SAINT OF THE DAY

NOV. 20: ST. ROSE PHILIPPINE DUCHESNE

(1769-1852)
St. Rose was born in Grenoble, France. She learned political skills from her father and a love of the poor from her mother.
Rose entered the Visitation of Mary convent at 19 and remained despite family opposition. As the French Revolution broke, the convent was closed, and she began taking care of the poor and sick, opened a school for homeless children, and risked her life helping priests in the underground.
When the situation cooled, Rose personally rented the former convent, now a shamble, and tried to revive its religious life. The spirit was gone, however, and soon there were only four nuns left. They joined the infant Society of the Sacred Heart, whose young superior, Mother Madeleine Sophie Barat, would be her lifelong friend.
In a short time, Rose was a superior and supervisor of the novitiate and a school.
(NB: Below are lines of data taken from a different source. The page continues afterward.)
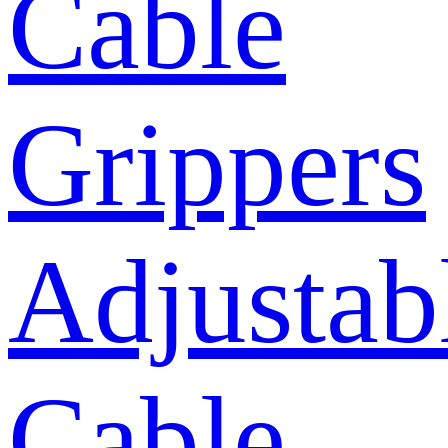
Cable
Grippers
Adjustab
Cable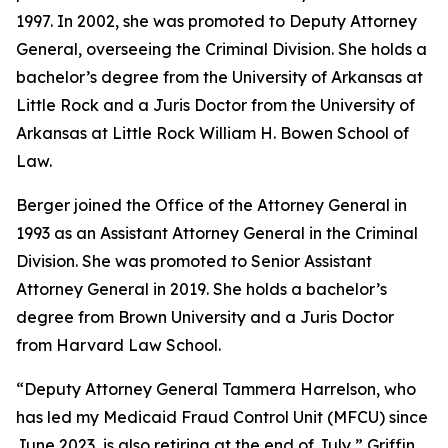
1997. In 2002, she was promoted to Deputy Attorney
General, overseeing the Criminal Division. She holds a
bachelor’s degree from the University of Arkansas at
Little Rock and a Juris Doctor from the University of
Arkansas at Little Rock William H. Bowen School of
Law.
Berger joined the Office of the Attorney General in
1993 as an Assistant Attorney General in the Criminal
Division. She was promoted to Senior Assistant
Attorney General in 2019. She holds a bachelor’s
degree from Brown University and a Juris Doctor
from Harvard Law School.
“Deputy Attorney General Tammera Harrelson, who
has led my Medicaid Fraud Control Unit (MFCU) since
June 2023, is also retiring at the end of July,” Griffin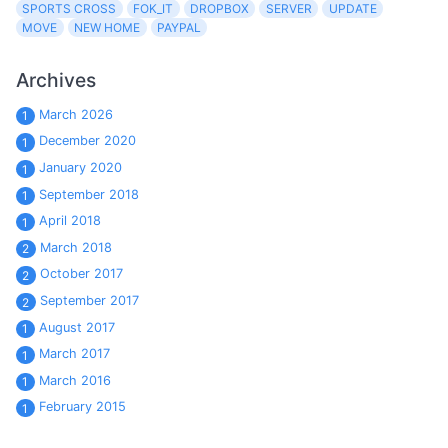
SPORTS CROSS
FOK_IT
DROPBOX
SERVER
UPDATE
MOVE
NEW HOME
PAYPAL
Archives
March 2026
1
December 2020
1
January 2020
1
September 2018
1
April 2018
1
March 2018
2
October 2017
2
September 2017
2
August 2017
1
March 2017
1
March 2016
1
February 2015
1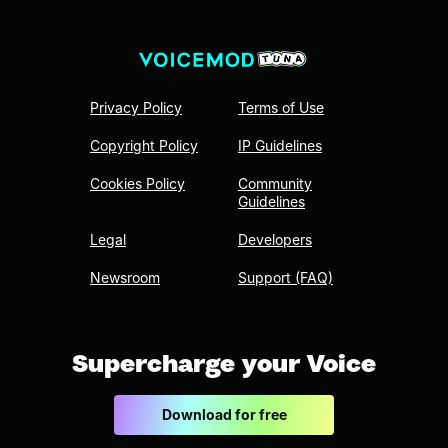
Privacy Policy
Terms of Use
Copyright Policy
IP Guidelines
Cookies Policy
Community
Guidelines
Legal
Developers
Newsroom
Support (FAQ)
Supercharge your Voice
Download for free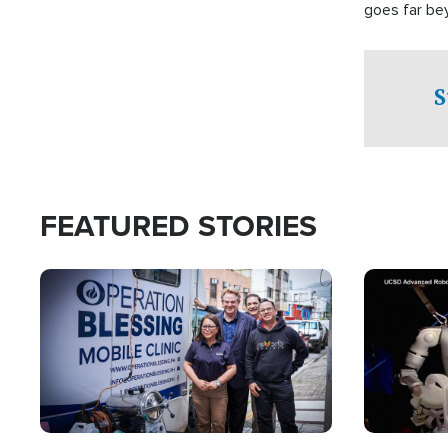
goes far be
witnesses te
prepared to
campaign of 
S
FEATURED STORIES
Image
Image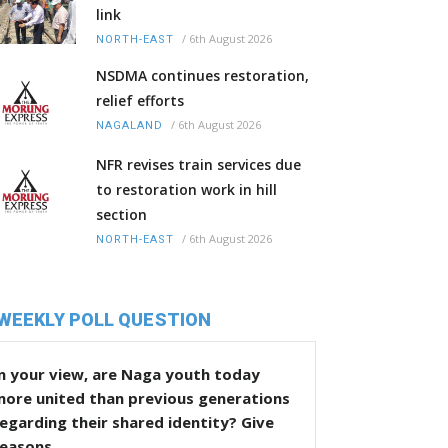
link
/
6th August 2026
NORTH-EAST
NSDMA continues restoration,
relief efforts
/
6th August 2026
NAGALAND
NFR revises train services due
to restoration work in hill
section
/
6th August 2026
NORTH-EAST
WEEKLY POLL QUESTION
n your view, are Naga youth today
more united than previous generations
egarding their shared identity? Give
reasons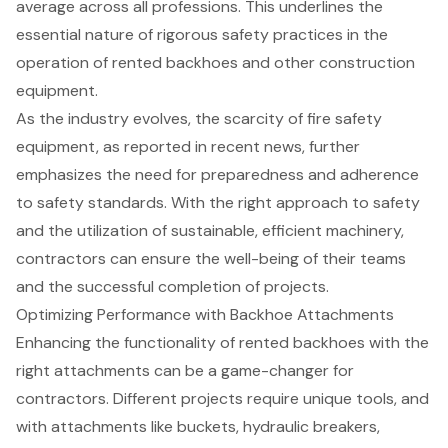
average across all professions. This underlines the
essential nature of rigorous safety practices in the
operation of
rented backhoes
and other construction
equipment.
As the industry evolves, the scarcity of fire safety
equipment, as reported in recent news, further
emphasizes the need for preparedness and adherence
to safety standards. With the right approach to safety
and the utilization of sustainable, efficient machinery,
contractors can ensure the well-being of their teams
and the successful completion of projects.
Optimizing Performance with Backhoe Attachments
Enhancing the functionality of rented
backhoes with the
right attachments
can be a game-changer for
contractors. Different projects require unique tools, and
with attachments like buckets, hydraulic breakers,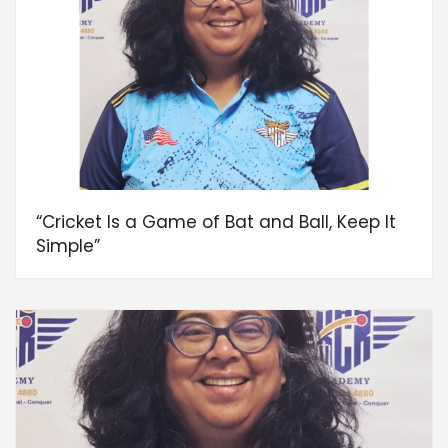
“Cricket Is a Game of Bat and Ball, Keep It
Simple”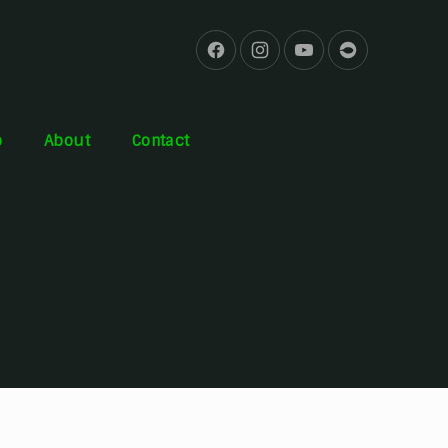
b
About
Contact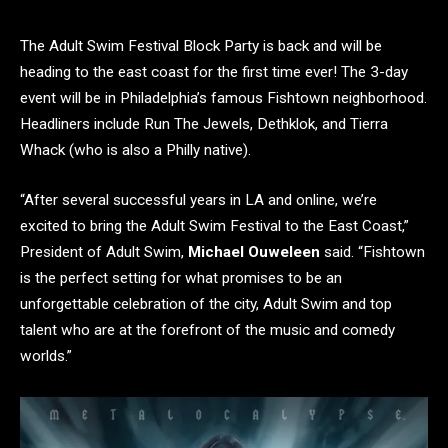
The Adult Swim Festival Block Party is back and will be
heading to the east coast for the first time ever! The 3-day
event will be in Philadelphia’s famous Fishtown neighborhood.
Headliners include Run The Jewels, Dethklok, and Tierra
Whack (who is also a Philly native).
“After several successful years in LA and online, we’re
excited to bring the Adult Swim Festival to the East Coast,”
President of Adult Swim,
Michael Ouweleen
said. “Fishtown
is the perfect setting for what promises to be an
unforgettable celebration of the city, Adult Swim and top
talent who are at the forefront of the music and comedy
worlds.”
But since hearing tales of missionary work in Louisiana as a little girl, her ambition was to go to America and work among the Indians. At 49, she thought this would be her work.
With four nuns, she spent 11 weeks at sea en route to New Orleans, and seven weeks more on the Mississippi to St. Louis. The bishop, however, had no place for them to live and work among Native Americans. Instead, he sent her to what she sadly called “the remotest village in the U.S.,” St. Charles, Missouri, where she founded the first free school for girls west of the Mississippi.
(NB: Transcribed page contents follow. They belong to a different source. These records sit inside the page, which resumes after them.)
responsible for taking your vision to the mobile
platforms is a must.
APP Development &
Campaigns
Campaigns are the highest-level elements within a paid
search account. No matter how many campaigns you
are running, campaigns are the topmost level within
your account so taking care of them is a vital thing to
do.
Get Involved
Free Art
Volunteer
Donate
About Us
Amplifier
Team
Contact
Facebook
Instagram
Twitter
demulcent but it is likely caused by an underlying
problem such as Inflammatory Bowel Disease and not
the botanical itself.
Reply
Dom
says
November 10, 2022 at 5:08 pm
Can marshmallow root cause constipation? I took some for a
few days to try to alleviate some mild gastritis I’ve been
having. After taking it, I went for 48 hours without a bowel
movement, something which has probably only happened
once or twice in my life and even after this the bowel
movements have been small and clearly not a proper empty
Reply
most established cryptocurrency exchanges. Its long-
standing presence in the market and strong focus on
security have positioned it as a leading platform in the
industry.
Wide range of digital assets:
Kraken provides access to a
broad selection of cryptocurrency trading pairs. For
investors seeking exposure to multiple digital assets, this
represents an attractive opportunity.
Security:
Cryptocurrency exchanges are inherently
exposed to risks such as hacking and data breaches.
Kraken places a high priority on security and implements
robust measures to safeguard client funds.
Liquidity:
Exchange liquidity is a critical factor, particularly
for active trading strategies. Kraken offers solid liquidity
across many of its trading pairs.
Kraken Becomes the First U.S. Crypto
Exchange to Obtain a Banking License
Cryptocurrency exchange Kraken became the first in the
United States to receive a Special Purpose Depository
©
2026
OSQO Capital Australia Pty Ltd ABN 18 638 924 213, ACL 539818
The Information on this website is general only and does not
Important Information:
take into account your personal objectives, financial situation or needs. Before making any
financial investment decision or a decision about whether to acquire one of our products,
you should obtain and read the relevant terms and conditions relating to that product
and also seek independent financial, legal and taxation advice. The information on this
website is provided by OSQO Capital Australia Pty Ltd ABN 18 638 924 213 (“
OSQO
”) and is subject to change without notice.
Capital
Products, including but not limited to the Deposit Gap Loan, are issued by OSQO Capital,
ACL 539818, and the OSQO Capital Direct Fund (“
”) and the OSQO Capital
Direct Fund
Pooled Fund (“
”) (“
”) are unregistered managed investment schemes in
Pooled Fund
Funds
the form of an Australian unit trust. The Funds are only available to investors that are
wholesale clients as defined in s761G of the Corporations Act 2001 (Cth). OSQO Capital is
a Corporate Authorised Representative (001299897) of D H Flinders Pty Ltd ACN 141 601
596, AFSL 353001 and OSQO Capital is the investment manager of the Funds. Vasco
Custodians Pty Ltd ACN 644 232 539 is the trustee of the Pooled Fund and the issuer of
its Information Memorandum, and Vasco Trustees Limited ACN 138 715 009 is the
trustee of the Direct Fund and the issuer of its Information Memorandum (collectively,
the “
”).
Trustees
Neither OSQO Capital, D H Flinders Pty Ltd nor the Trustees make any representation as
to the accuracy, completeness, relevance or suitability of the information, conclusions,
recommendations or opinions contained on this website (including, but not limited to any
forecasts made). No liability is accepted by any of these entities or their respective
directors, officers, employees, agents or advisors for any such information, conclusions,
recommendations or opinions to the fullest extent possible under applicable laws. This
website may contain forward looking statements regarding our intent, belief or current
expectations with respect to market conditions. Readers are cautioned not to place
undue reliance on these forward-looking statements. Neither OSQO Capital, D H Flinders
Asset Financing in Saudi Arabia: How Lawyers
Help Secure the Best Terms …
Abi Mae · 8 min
Though Rose was as hardy as any of the pioneer women in the wagons rolling west, cold and hunger drove them out—to Florissant, Missouri, where she founded the first Catholic Indian school, adding others in the territory.
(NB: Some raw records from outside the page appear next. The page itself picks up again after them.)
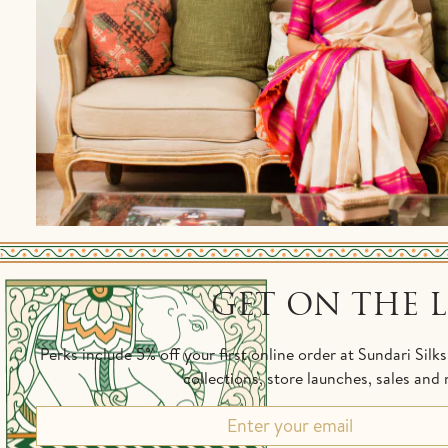
GET ON THE L
Perks include 5% off your first online order at Sundari Silk
collections, store launches, sales an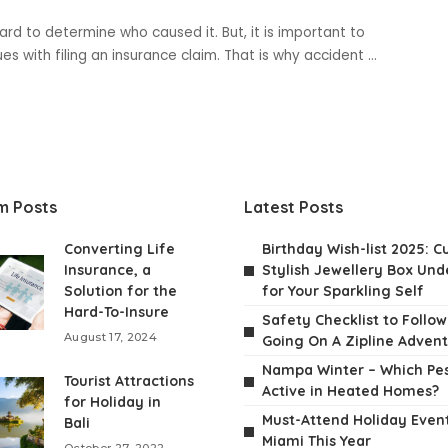
rd to determine who caused it. But, it is important to
ues with filing an insurance claim. That is why accident
...
m Posts
Latest Posts
Converting Life
Birthday Wish-list 2025: C
Insurance, a
Stylish Jewellery Box Unde
Solution for the
for Your Sparkling Self
Hard-To-Insure
Safety Checklist to Follo
August 17, 2024
Going On A Zipline Adven
Nampa Winter – Which Pes
Tourist Attractions
Active in Heated Homes?
for Holiday in
Must-Attend Holiday Event
Bali
Miami This Year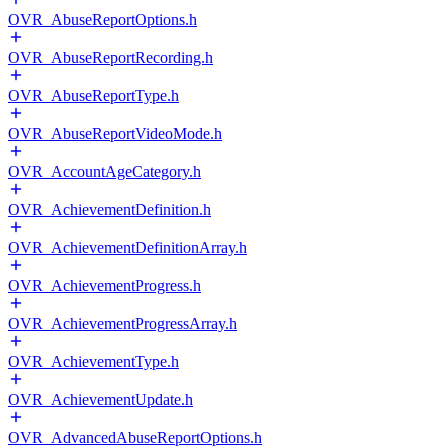
OVR_AbuseReportOptions.h
OVR_AbuseReportRecording.h
OVR_AbuseReportType.h
OVR_AbuseReportVideoMode.h
OVR_AccountAgeCategory.h
OVR_AchievementDefinition.h
OVR_AchievementDefinitionArray.h
OVR_AchievementProgress.h
OVR_AchievementProgressArray.h
OVR_AchievementType.h
OVR_AchievementUpdate.h
OVR_AdvancedAbuseReportOptions.h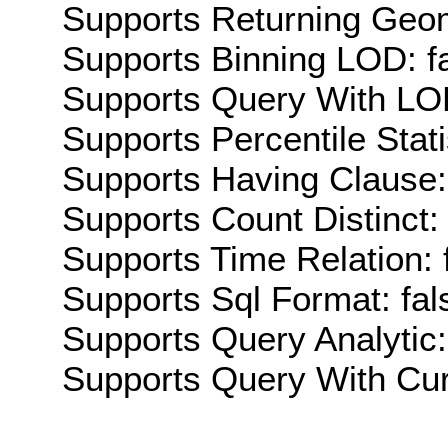
Supports Returning Geom
Supports Binning LOD: f
Supports Query With LOD
Supports Percentile Stati
Supports Having Clause:
Supports Count Distinct: 
Supports Time Relation: 
Supports Sql Format: fal
Supports Query Analytic:
Supports Query With Cur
“In her first decade in America, Mother Duchesne suffered practically every hardship the frontier had to offer, except the threat of Indian massacre — poor lodging, shortages of food, drinking water, fuel and money, forest fires and blazing chimneys, the vagaries of the Missouri climate, cramped living quarters and the privation of all privacy, and the crude manners of children reared in rough surroundings and with only the slightest training in courtesy.”
Finally, at age 72, retired and in poor health, Rose got her lifelong wish. A mission was founded at Sugar Creek, Kansas, among the Potawatomi and she was taken along. Though she could not learn their language, they soon named her “Woman-Who-Prays-Always.” While others taught, she prayed.
Legend has it that Native American children sneaked behind her as she knelt and sprinkled bits of paper on her habit and came back hours later to find them undisturbed. Rose Duchesne died in 1852, at the age of 83, and was canonized in 1988.